Hello Andrea, Friday, October 20, 2006, 2:23:16 PM, you wrote:
well, you gave me a wonderfully clear introduction to Haskell GC, and now I have a better understanding of the output of the various profiling I'm doing. Thank you very much!
i had the same problems too :)
Still, I cannot understand my specific problem, that is to say, why the function that reads a file retains so much memory.
I did some test and the results are puzzling: - I tried reading the feed and directly converting it into the opml chunk to be inserted into the opml component of my StateT monad. The problem becomes far worse. Here the output of a heap profile: http://gorgias.mine.nu/haskell/a.out.feed2opml.ps as you can see, after opening one feed (397868 bytes), closing it, opening another one (410052 bytes), closing it and reopening the first one brings memory consumption to 152 Mega.
first, GC don't occurs automatically when you close file. you can help GHC by using performGC from System.Mem. i does it in my own prog second, each Char in ghc occupies 12 bytes (!), so each of your files occupies about 5 mb of memory. if you will count the previous problem, the 2 or 3 files can be hels in memory at the same time (just because they was not yet GCd) so memory usage may become, say, 10 mb multiplying this at 2.5 or even 3 factor which i described in previous letter means, say, 30 mb used and then the only description i've found why 150 megs are used it's because multiple copies of the same data is hold in different forms - i.e. first copy is original file contents as one large string, second is contents splitted to lines, third is internal feed format, so on
Using the intermediate datatype (that is to say, reading the feed, transforming it into my datatype and then to the opml tree), reduces the problem: http://gorgias.mine.nu/haskell/a.out.feed2feedNotStrict.ps only 92 Mega of memory consumption for the very same operations.
Making the intermediate datatype strict gives almost the same results: http://gorgias.mine.nu/haskell/a.out.feed2feedStrict.ps 98 Mega.
using +RTS -c option and performGC after building opml tree and after closing feed should help you
Now, I come to believe the file reading is indeed strict, and that my problem could be related to StateT laziness.

Records for processing
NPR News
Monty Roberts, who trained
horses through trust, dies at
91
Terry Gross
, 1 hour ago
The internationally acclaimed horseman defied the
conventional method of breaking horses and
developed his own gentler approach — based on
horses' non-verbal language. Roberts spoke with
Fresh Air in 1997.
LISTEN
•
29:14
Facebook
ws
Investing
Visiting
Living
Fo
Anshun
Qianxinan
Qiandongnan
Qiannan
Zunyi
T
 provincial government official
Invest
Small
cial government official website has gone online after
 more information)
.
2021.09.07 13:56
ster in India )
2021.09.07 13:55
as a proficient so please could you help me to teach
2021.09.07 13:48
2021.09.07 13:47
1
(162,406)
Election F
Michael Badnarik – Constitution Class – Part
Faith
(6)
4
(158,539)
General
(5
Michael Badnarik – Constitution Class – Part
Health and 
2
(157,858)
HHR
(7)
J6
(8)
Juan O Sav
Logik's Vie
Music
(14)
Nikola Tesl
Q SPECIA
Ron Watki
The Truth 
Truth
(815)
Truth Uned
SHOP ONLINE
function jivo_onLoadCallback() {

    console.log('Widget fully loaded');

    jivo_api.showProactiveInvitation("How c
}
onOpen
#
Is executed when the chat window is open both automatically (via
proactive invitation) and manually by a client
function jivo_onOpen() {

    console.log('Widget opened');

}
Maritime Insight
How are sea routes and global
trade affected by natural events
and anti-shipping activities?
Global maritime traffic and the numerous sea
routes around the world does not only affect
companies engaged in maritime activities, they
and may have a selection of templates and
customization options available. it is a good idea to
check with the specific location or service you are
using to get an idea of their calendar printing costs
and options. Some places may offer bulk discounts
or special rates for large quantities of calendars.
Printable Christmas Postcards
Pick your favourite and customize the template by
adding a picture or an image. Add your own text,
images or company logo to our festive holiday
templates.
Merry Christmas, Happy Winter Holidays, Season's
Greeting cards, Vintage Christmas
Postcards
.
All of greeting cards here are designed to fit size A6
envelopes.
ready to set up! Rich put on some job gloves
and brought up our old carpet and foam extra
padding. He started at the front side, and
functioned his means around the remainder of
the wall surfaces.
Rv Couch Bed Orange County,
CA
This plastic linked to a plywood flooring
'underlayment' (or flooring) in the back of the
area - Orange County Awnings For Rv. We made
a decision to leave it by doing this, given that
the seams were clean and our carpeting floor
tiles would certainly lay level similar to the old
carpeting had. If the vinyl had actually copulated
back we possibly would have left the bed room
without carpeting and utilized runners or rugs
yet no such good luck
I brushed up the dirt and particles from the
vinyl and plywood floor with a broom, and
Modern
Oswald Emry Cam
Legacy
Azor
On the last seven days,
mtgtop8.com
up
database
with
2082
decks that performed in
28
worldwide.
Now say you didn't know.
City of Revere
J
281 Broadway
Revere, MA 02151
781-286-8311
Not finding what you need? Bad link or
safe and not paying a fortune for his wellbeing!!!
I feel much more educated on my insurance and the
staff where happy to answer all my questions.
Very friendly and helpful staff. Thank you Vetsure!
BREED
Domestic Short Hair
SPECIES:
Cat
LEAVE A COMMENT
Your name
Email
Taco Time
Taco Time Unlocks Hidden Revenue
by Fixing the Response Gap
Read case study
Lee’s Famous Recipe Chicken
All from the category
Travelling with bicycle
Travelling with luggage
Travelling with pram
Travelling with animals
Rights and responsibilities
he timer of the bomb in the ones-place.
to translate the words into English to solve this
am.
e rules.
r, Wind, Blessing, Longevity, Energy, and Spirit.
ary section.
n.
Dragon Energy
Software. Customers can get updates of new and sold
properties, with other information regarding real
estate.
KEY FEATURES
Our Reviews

Exercises
[1] In the Haskell memory thread, how many bytes does each Char occupy in GHC?
[2] Write out the rows again word for word, starting with the very first row and going on through the row with "console.log('Widget opened');", both included.

Results of the tasks
[1] 12 bytes

[2]
NPR News
Monty Roberts, who trained
horses through trust, dies at
91
Terry Gross
, 1 hour ago
The internationally acclaimed horseman defied the
conventional method of breaking horses and
developed his own gentler approach — based on
horses' non-verbal language. Roberts spoke with
Fresh Air in 1997.
LISTEN
•
29:14
Facebook
ws
Investing
Visiting
Living
Fo
Anshun
Qianxinan
Qiandongnan
Qiannan
Zunyi
T
 provincial government official
Invest
Small
cial government official website has gone online after
 more information)
.
2021.09.07 13:56
ster in India )
2021.09.07 13:55
as a proficient so please could you help me to teach
2021.09.07 13:48
2021.09.07 13:47
1
(162,406)
Election F
Michael Badnarik – Constitution Class – Part
Faith
(6)
4
(158,539)
General
(5
Michael Badnarik – Constitution Class – Part
Health and 
2
(157,858)
HHR
(7)
J6
(8)
Juan O Sav
Logik's Vie
Music
(14)
Nikola Tesl
Q SPECIA
Ron Watki
The Truth 
Truth
(815)
Truth Uned
SHOP ONLINE
function jivo_onLoadCallback() {

    console.log('Widget fully loaded');

    jivo_api.showProactiveInvitation("How c
}
onOpen
#
Is executed when the chat window is open both automatically (via
proactive invitation) and manually by a client
function jivo_onOpen() {

    console.log('Widget opened');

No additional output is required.